**DIRECTIONS FOR THIS TASK:** When the word "HEXONIC" appears in a line of the data below, list that line.

Data extracted from a collection
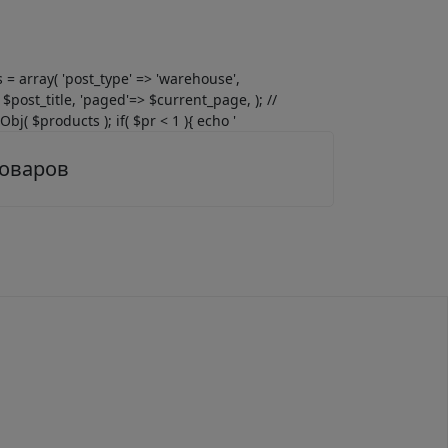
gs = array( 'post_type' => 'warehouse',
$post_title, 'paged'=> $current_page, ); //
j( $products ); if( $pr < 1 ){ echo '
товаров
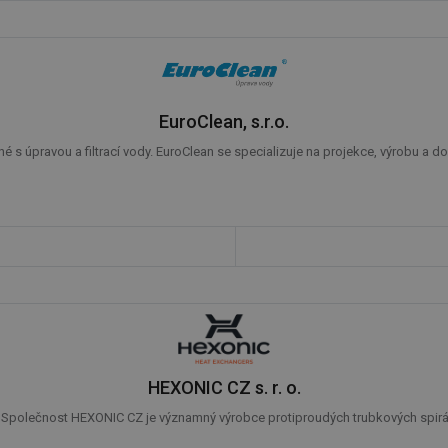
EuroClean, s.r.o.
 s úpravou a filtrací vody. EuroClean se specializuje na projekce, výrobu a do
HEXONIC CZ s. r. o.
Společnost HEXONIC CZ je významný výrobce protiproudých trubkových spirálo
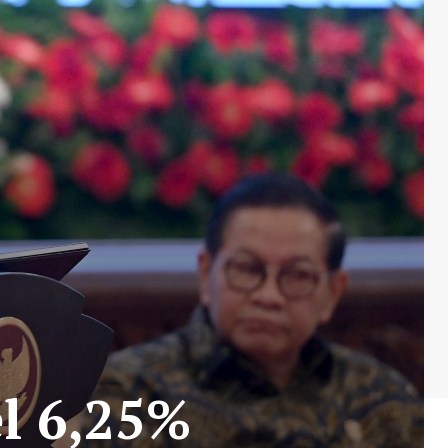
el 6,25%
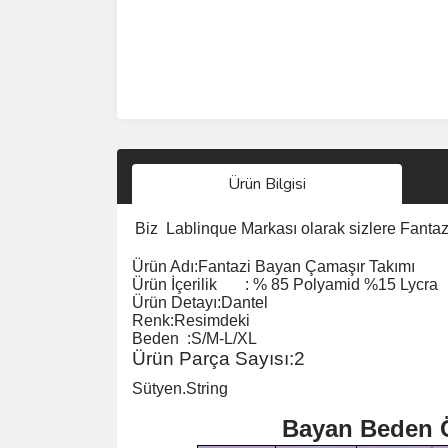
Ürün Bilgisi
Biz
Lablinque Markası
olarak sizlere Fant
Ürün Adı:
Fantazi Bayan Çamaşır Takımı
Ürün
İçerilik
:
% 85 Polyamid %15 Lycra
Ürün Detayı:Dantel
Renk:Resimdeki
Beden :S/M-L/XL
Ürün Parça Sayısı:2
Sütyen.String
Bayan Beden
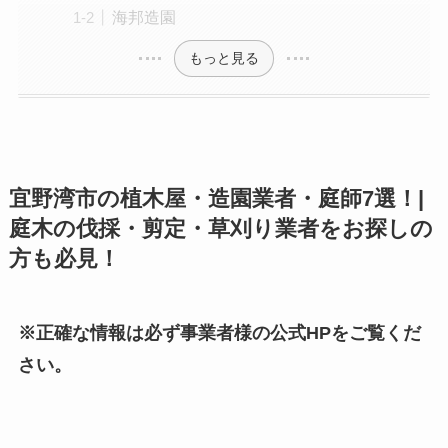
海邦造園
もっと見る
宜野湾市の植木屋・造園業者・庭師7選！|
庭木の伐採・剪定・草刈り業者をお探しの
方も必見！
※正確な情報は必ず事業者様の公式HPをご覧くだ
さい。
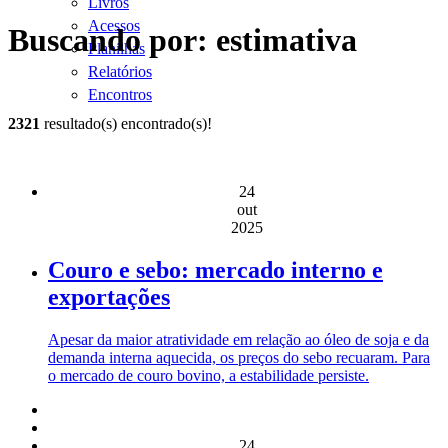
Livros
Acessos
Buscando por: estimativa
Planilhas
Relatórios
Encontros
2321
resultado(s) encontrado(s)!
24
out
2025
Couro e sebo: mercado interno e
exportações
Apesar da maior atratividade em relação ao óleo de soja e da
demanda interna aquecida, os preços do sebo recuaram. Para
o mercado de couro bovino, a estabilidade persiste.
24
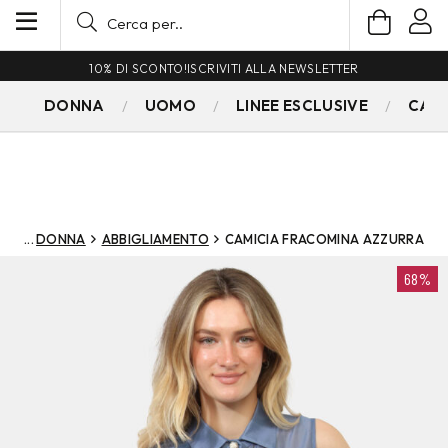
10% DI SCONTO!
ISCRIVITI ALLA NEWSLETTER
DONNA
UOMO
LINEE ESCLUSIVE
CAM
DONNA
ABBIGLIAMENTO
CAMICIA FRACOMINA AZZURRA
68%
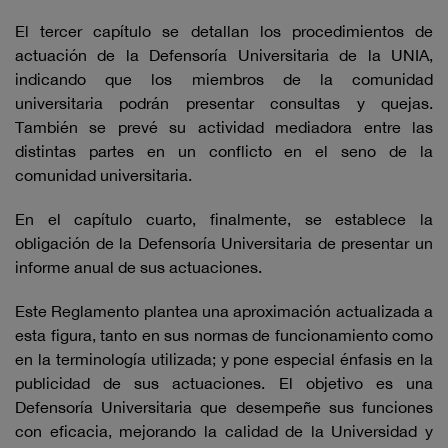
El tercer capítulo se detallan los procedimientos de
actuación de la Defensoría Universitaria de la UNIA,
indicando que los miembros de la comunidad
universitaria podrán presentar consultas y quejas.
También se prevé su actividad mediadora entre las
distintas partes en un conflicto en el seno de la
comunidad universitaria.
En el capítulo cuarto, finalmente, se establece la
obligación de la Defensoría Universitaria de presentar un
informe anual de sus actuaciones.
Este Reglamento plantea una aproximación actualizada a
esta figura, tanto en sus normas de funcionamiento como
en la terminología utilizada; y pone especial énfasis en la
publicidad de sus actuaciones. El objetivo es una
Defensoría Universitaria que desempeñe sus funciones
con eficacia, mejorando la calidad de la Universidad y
--
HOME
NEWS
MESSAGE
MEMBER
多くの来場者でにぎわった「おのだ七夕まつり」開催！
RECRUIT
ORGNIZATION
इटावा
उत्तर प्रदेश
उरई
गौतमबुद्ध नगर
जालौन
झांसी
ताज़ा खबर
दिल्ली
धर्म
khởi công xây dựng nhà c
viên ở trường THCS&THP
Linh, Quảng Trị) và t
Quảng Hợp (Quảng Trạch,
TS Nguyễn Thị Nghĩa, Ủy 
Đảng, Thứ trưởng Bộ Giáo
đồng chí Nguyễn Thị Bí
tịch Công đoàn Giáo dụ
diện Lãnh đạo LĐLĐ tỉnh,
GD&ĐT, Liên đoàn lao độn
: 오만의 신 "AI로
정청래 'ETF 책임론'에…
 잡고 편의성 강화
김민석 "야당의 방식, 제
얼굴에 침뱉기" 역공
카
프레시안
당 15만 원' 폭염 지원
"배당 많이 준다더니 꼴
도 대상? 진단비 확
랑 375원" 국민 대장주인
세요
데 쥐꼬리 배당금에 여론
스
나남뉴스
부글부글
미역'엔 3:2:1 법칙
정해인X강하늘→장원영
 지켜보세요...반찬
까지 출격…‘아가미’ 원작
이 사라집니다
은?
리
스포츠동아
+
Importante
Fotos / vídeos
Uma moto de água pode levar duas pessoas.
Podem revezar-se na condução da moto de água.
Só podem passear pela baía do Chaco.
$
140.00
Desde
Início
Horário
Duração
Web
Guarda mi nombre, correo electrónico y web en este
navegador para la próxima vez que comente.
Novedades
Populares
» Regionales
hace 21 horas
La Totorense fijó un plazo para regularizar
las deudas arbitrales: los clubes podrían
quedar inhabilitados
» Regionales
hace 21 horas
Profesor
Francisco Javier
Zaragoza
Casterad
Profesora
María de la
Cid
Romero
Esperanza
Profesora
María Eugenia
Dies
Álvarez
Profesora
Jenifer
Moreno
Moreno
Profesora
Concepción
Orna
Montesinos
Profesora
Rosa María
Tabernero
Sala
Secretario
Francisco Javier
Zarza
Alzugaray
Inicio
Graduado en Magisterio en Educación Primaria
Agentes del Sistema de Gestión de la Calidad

**RESULT FOR THIS TASK:**
HEXONIC CZ s. r. o.
Společnost HEXONIC CZ je významný výrobce protiproudých trubkových spirálo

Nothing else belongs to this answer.